Destaca a ajuda de um colega para alargar horizontes na experiência profissional. “Foi muito influente na minha carreira, porque falou-me de muita tecnologia, de muitos movimentos culturais e tecnológicos que eu não conhecia. Acabou não por ensinar-me mas por mostrar-me para onde devia começar a olhar, racionalizar e a estudar”.
Após seis anos no Burgau, em 2010 a situação económica do país empurrou Ricardo Henriques para a segunda experiência na emigração – Cambridge, na Inglaterra. O âmbito do trabalho era diferente, numa boutique de design, onde “a experiência de utilização era feita de forma muito rigorosa”, com design focado na acessibilidade.

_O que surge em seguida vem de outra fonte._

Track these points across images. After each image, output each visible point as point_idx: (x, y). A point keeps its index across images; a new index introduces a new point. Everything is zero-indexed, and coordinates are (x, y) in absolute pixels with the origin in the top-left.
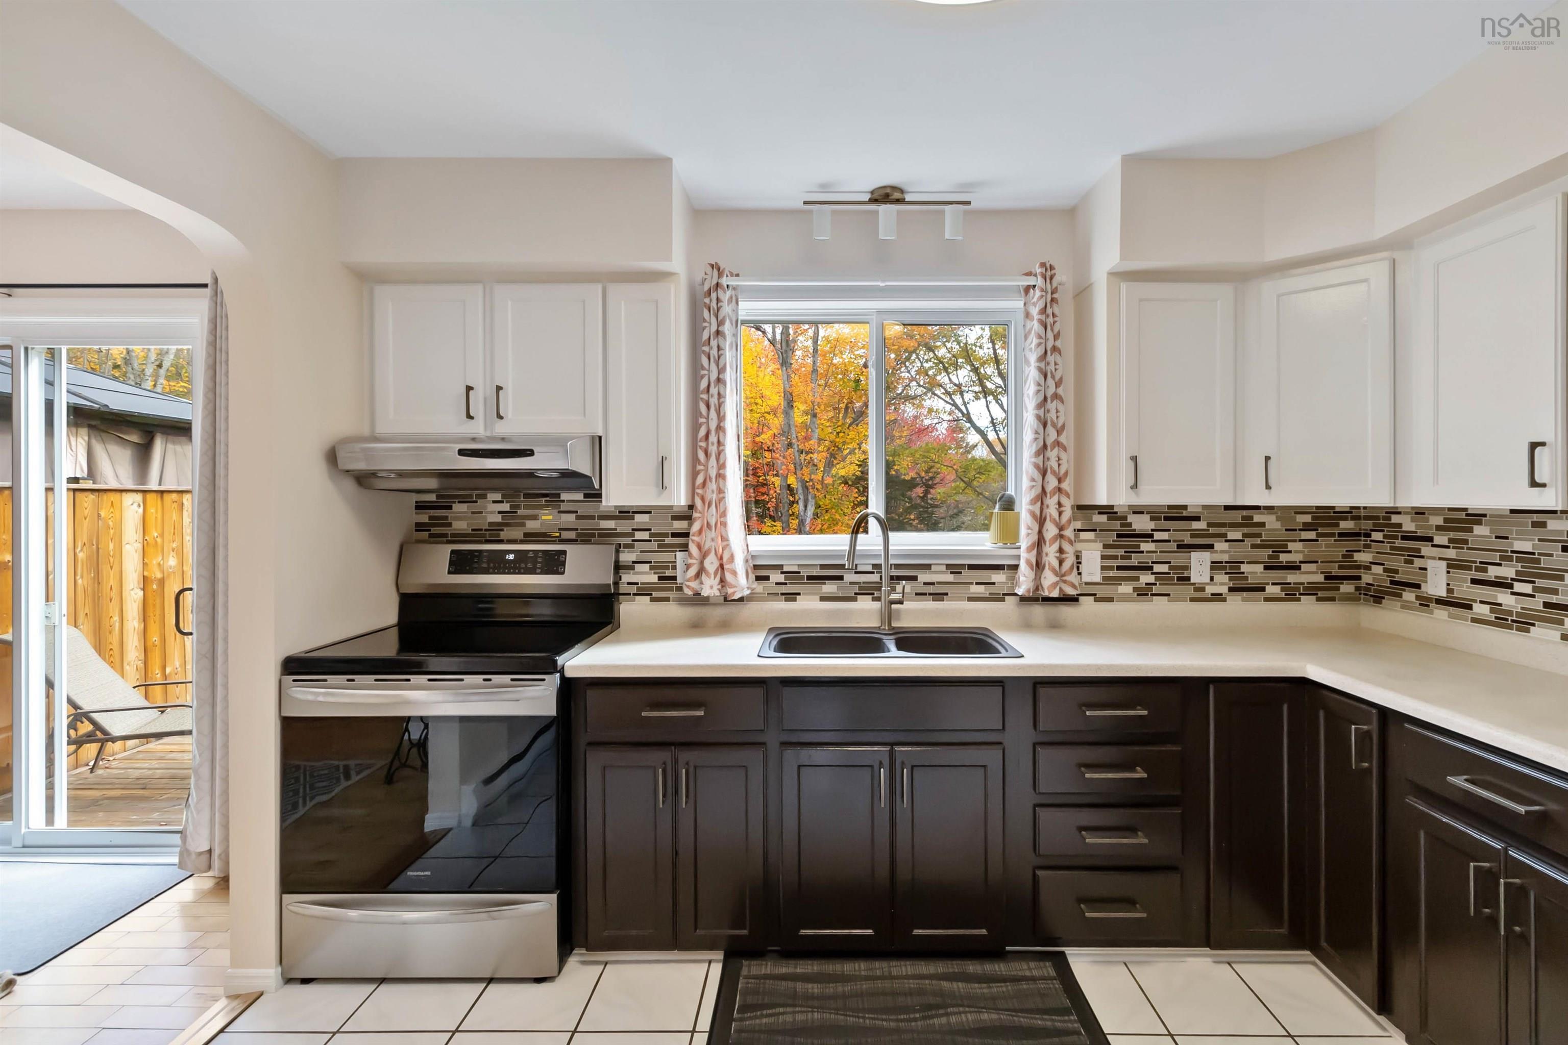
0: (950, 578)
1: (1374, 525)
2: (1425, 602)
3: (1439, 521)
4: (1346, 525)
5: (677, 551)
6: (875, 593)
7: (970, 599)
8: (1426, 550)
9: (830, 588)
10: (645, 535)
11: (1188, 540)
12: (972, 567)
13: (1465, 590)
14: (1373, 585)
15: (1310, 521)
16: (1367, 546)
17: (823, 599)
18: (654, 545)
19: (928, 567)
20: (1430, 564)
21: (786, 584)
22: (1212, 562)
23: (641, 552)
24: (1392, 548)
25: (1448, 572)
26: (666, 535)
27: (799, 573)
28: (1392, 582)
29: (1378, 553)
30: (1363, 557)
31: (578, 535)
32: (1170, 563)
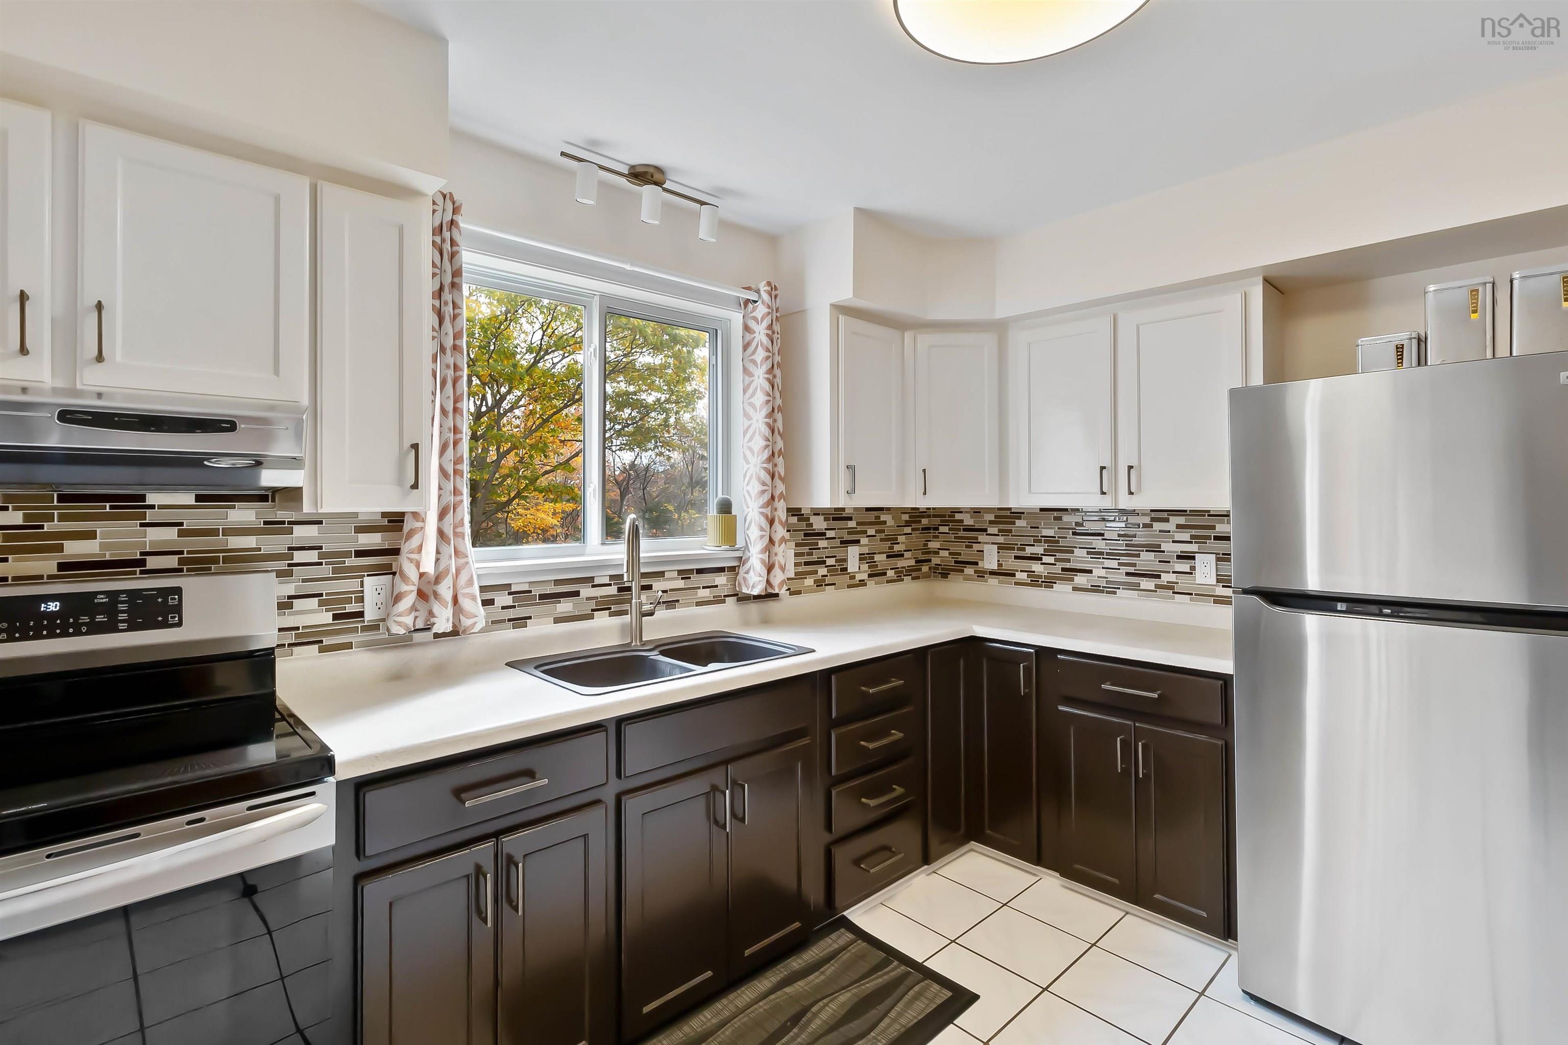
0: (681, 584)
1: (941, 521)
2: (981, 574)
3: (991, 517)
4: (925, 521)
5: (364, 576)
6: (612, 607)
7: (699, 604)
8: (982, 538)
9: (565, 607)
10: (312, 556)
11: (847, 537)
12: (700, 571)
13: (1010, 563)
14: (941, 565)
15: (908, 519)
16: (937, 537)
17: (557, 620)
18: (326, 570)
19: (661, 574)
20: (986, 548)
21: (514, 607)
22: (860, 554)
23: (304, 581)
24: (955, 538)
25: (998, 552)
26: (347, 554)
27: (530, 592)
28: (956, 562)
29: (944, 541)
30: (934, 545)
31: (181, 561)
32: (835, 557)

Passados dois anos e uma nova experiência profissional, em Londres, Ricardo Henriques tentava a sorte na Google. “Já tinha mandado o meu currículo, quase por brincadeira, porque achamos sempre que essas coisas são inatingíveis, mas na altura deparei-me com um anúncio de emprego no site [da Google], que parecia que tinha sido desenhado para aquilo que eu fazia”. A resposta não foi imediata.

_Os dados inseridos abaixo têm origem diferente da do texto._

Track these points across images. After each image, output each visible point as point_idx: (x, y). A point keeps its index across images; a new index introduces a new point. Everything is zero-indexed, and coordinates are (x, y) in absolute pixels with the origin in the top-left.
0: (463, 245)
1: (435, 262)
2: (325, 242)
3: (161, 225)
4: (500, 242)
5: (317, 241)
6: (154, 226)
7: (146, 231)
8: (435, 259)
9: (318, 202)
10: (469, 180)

Três meses depois, após o processo de recrutamento, que envolveu viagens entre Londres e São Francisco, entrevistas e exercícios de design, Ricardo Henriques ingressava na Google. A equipa onde trabalha conta com cerca de 200 designers, apenas dedicados ao motor de pesquisa da Google e ao assistente digital.
A cada segundo são feitas 63 mil pesquisas no Google (dados da empresa). Por isso, o trabalho da equipa onde o português trabalha é visto milhares de milhões de vezes por dia. “É extremamente gratificante ver a nova imagem do Google Search na rua, na mão dos utilizadores e a ver as respostas positivas”.
Qual a receita para um bom design de produtos tecnológicos? “Sermos extremamente empáticos, ter compaixão com o utilizador e viver a realidade e perceber o contexto do utilizador”, sublinha. “É preciso uma sensibilidade extremamente apurada de que existem pessoas que estão em condições completamente diferentes, na Quénia ou na Índia”.
Explica que, em muitos casos, “o design de software é complexo, porque as pessoas que o desenham e estão no ramo são extremamente à vontade com computação”. “Quando se desenham produtos para o mundo inteiro, a ingenuidade é extremamente importante para imperar acima de tudo”.
“Vejo quase tanta arte na engenharia como nas belas-artes”. Especialmente quando “uma peça de engenharia é feita de forma ingénua, simples e que consegue comunicar a sua funcionalidade para o utilizador, mesmo que nunca a tenha visto”.
Mesmo com a imagem da Google definida, Ricardo explica que há liberdade criativa dentro da tecnológica. “Qualquer designer é incentivado a provocar a expressão de como a marca se exprime. As pessoas que têm poder de decisão estão continuamente a convidar a provocações à marca, para que possa evoluir”.
O designer acredita que os engenheiros — e não só – já percebem a importância do bom design. “Há um reconhecimento global de que o design faz parte de tudo, que nas indústrias realmente maduras, estabelecidas, as empresas e as marcas estão cada vez mais conscientes de que é um dos fatores mais importantes para diferenciação. O design está cimentado como uma especialidade crucial em qualquer indústria”.
E no caso da Google, o que a diferencia? “É o talento, é sem dúvida a equipa”, explicando que “a diversidade cultural e de sensibilidades ajuda muito a que o design seja equilibrado e robusto”. “Quando te deparas com a sensibilidade de criar produtos onde o combustível é a compaixão por pessoas isso realmente torna o design extremamente especial”.
Num mundo onde tudo é design, também a interação por voz entra em jogo, embora “seja uma especialidade nascente”, onde ainda é necessária muita aprendizagem, considera Ricardo Henriques.
“Estamos a experimentar, a tentar aprender e a partilhar o máximo que se possa. Acho que papel do design vai ser imaginar, explorar e iterar todas as possibilidades que não estão definidas mas que vão ser um pouco escolhidas pelos nossos princípios e, enquanto pessoas, até onde estamos dispostos a ir na computação”.